Brigitte knackt ab und zu
- Georg

- 23. Dez. 2022
- 3 Min. Lesezeit
zwei von vier

Langsam bekommt die Haut in Brigittes Gesicht wieder ihre normale Farbe. Sich umständlich aus dem Behandlungsstuhl erhebend, bedankt Sie sich artig und strebt der benachbarten Apotheke entgegen. Die Termine mit der Physiotherapie hatte der Doktor gleich mit ausgedruckt. Morgen um 14.00 Uhr geht’s los! Bloß keine Zeit verlieren.
Die paar Anrufe mit Kollegen und der Krankenversicherung erledigt Brigitte heute noch, bevor sie sich ein Bad mit Lavendel und Latschenkieferextrakt einlässt und die wohltuende Wärme durch ihren malträtierten Körper ziehen lässt. Mit letzter Kraft zieht sie sich Stunden später über den Badewannenrand zurück ins Leben. Wenn man das so nennen kann. In weiches Frottee gewickelt, steht sie auf das Waschbecken gestützt vor dem Spiegel und versucht durch ihre eigenen gespiegelten Augen bis auf den Grund ihre Seele zu schauen. Mehr als mäandernde Nebelschwaden in ihr völlig unbekannten Mittelgebirgslandschaften kann sie aber nicht ausmachen. „Was ist los mit dir? Dauerhaft gefühlte 49 Jahre , 1,75 m und standhaft geglaubte 64 kg mit gut proportionalen Beulen an den schmeichelnden Bereichen, ohne wirklich Sorgen zu empfinden und trotzdem völlig fertig?“
Als ihr ihr Spiegelbild nach einigen Minuten immernoch nicht geantwortet hat, putzt sie sich die Zähne und strauchelt ins Bett. Dort löscht sie das Licht und horcht in sich rein. Außer Verdauungsgeräusche und Blutrauschen ist nichts zu vernehmen. Kein babylonisches Stimmengewirr, welches ihr weise die Ursache der körperlichen Misere und Wege zur Beendigung der körperlichen und scheinbar seelischen offensichtlich verdrängten Notlage ins Gewissen nuschelt. Mit der Gewissheit, morgen sich nicht früh ins Büro quälen zu müssen, fällt sie alsbald tief in den Schlaf.
Am Morgen wacht Brigitte erholt auf. Der Rücken knackt beim Versuch sich aufzurichten. „Ah, deswegen bin ich krank geschrieben!“ erinnert sich Brigitte. Der Rücken verhindert das Wohlfühlen, aber ausgeschlafen ist Sie wenigstens. Der Blick in den Kühlschrank hatte sich nicht gelohnt. Brigitte ist kein Fan von Vorratswirtschaft und Einkaufen war noch nie ihr Hobby. Mit knackendem Rücken geht das sowieso seit einigen Tagen nicht mehr so richtig. „Ich brauche Hilfe“ sagt Sie halblaut. „Ich hab noch nie Hilfe gebraucht! Naja irgendwann ist es immer das erste mal, von mir aus auch Hilfe! Aber wer könnte helfen?“ Zugegeben, soviel Auswahl hat Brigitte nicht. Ein paar Mädels aus dem Yogakurs sicherlich. Da war doch noch was oder besser, wer? Peter!

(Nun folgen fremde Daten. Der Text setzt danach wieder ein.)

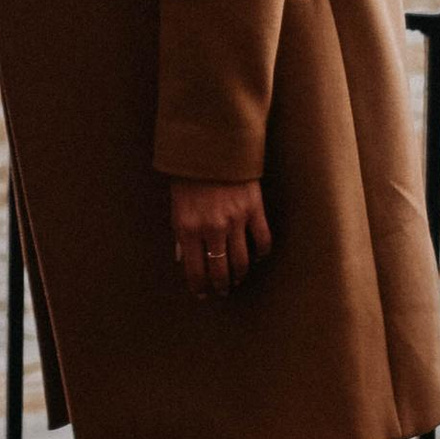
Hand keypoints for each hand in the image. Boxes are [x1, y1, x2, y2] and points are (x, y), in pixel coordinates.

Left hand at [168, 177, 270, 299]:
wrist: (211, 144)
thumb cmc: (189, 175)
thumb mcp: (176, 205)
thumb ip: (180, 234)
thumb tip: (183, 260)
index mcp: (188, 228)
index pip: (194, 270)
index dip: (199, 287)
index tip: (202, 294)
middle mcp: (212, 228)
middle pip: (220, 270)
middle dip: (221, 286)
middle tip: (223, 291)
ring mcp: (236, 220)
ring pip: (241, 261)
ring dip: (240, 275)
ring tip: (238, 279)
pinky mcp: (254, 209)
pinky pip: (263, 240)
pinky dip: (261, 253)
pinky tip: (257, 257)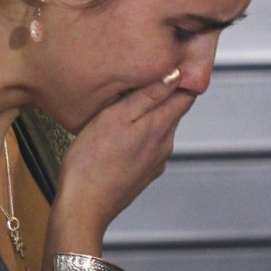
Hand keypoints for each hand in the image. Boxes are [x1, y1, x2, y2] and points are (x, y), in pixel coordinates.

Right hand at [50, 69, 194, 252]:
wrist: (83, 207)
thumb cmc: (90, 163)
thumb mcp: (115, 117)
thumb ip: (147, 96)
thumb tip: (176, 75)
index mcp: (159, 127)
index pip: (187, 94)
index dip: (183, 77)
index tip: (172, 63)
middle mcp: (164, 145)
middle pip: (172, 111)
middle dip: (161, 95)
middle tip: (139, 79)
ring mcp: (154, 162)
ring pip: (158, 129)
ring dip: (146, 116)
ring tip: (123, 106)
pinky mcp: (142, 175)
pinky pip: (146, 147)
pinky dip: (137, 136)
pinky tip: (117, 136)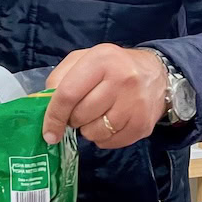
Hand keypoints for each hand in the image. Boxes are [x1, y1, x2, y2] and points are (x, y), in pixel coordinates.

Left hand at [42, 45, 167, 148]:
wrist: (157, 74)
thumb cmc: (112, 66)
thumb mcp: (84, 59)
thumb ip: (60, 77)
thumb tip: (45, 105)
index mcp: (101, 60)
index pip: (68, 94)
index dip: (54, 116)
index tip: (48, 132)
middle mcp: (122, 80)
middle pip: (81, 115)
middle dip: (72, 120)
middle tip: (78, 112)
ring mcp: (135, 104)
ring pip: (95, 132)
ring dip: (88, 130)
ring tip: (95, 116)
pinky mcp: (144, 124)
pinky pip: (111, 142)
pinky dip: (103, 138)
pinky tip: (108, 124)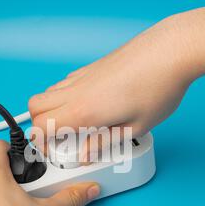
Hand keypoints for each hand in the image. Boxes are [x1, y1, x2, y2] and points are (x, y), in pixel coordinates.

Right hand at [29, 15, 195, 147]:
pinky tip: (86, 105)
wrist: (170, 52)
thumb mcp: (135, 128)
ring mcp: (81, 76)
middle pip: (34, 107)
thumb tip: (86, 153)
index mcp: (83, 111)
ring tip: (73, 124)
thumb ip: (104, 143)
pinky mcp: (90, 68)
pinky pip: (63, 84)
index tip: (53, 152)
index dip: (40, 144)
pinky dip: (63, 98)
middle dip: (38, 126)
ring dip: (50, 111)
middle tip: (58, 139)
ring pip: (47, 93)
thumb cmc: (158, 88)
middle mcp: (76, 91)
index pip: (41, 127)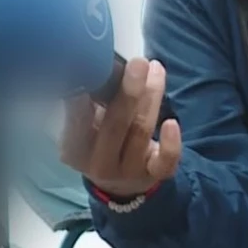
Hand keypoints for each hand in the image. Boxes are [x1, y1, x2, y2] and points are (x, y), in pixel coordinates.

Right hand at [59, 57, 182, 199]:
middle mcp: (99, 162)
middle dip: (128, 92)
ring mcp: (128, 171)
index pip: (78, 121)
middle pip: (115, 125)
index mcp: (75, 148)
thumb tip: (95, 61)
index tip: (93, 67)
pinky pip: (164, 162)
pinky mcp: (154, 175)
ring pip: (141, 132)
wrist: (119, 186)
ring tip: (155, 69)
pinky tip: (172, 122)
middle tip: (138, 62)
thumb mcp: (85, 127)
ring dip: (151, 97)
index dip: (84, 98)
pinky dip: (170, 144)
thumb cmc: (99, 141)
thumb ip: (87, 103)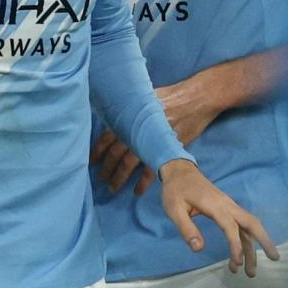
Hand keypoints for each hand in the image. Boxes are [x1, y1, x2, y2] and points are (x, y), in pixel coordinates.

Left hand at [92, 71, 227, 194]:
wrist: (197, 98)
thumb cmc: (171, 96)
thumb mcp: (145, 98)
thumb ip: (130, 111)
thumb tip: (115, 120)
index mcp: (130, 118)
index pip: (107, 137)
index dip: (97, 150)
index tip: (90, 161)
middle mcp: (137, 130)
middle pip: (115, 153)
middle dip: (106, 167)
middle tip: (99, 179)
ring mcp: (151, 141)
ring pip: (129, 163)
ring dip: (119, 177)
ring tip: (113, 188)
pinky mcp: (168, 149)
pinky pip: (152, 170)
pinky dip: (143, 182)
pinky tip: (137, 191)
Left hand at [158, 160, 279, 274]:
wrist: (180, 171)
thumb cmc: (175, 190)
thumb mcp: (173, 209)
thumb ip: (186, 228)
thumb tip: (198, 249)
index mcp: (215, 205)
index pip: (231, 227)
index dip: (235, 245)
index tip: (237, 263)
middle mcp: (228, 205)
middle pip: (252, 223)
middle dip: (264, 242)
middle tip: (274, 259)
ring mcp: (230, 206)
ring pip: (249, 226)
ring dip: (254, 246)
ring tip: (252, 270)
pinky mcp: (228, 208)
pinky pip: (243, 224)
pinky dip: (248, 239)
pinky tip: (247, 253)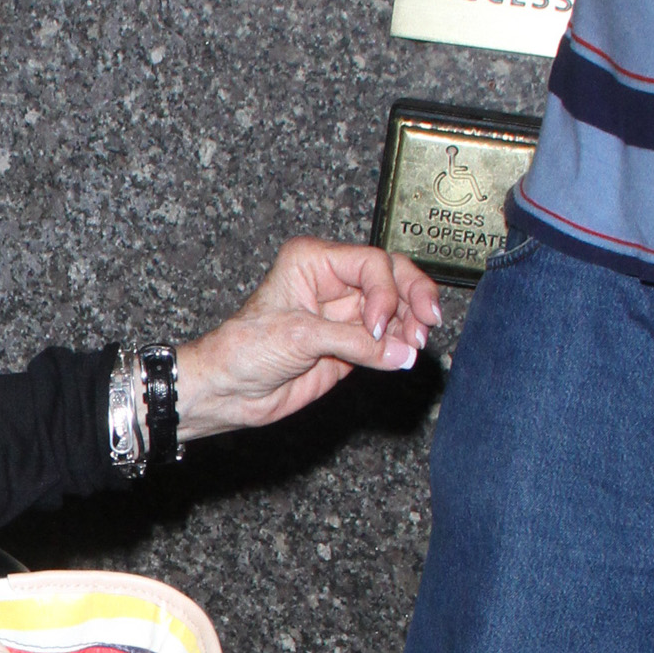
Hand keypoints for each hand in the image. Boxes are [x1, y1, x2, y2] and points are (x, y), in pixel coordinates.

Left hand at [176, 239, 441, 441]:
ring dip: (411, 325)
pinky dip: (401, 346)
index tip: (376, 324)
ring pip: (396, 308)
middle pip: (393, 277)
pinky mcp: (350, 344)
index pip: (371, 263)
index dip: (384, 291)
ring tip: (414, 345)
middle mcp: (333, 281)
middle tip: (426, 324)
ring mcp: (344, 313)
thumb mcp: (299, 337)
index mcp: (314, 261)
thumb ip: (355, 343)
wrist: (227, 391)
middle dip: (413, 298)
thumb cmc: (245, 350)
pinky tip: (406, 355)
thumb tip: (403, 353)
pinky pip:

Der ist bestimmt schon auf der Arbeit. Die KTU beginnt pünktlich um halb acht ihren Dienst. Immer eine halbe Stunde den Ermittlern voraus sein! Ist die inoffizielle Lesart des Dienstplans. Um neun, nach dem Toilettengang und einer großen Tasse Kaffee, ruft sie Peter an. 9.00 Uhr, auch in Peters Welt. Er versinkt grade in heller Aufregung im schier unendlichen emotionalen Chaos. Jedes mal wenn Brigitte anruft, pocht sein Herz besonders stark. Als er aber hört, dass Brigitte ihn bittet Erledigungen für sie zu tätigen, setzt das Herz einen kurzen Moment aus. Er fragt sich selbst, ob es die gleiche oder noch genauer, die selbe Brigitte ist mit der er dort spricht, mit der er verbandelt war und irgendwie noch weiterhin ist, in deutlich abgeschwächter Intensität zwar, aber immerhin! Entweder sie hatte eine gehörige Gehirnwäsche oder sie ist verzweifelt. Peter vermutet beides, ein bisschen! Egal, entzogen hat er sich ja Brigittes Gravitation noch nicht und so kann er nicht anders, als ihren Bitten nachzukommen. Was für kulinarische Vorlieben oder Nogoes bei Brigitte bestehen, weiß er ja noch aus der gemeinsamen Zeit! Peter versichert ihr, dass der Lieferdienst bis 18.00 Uhr vollzogen ist.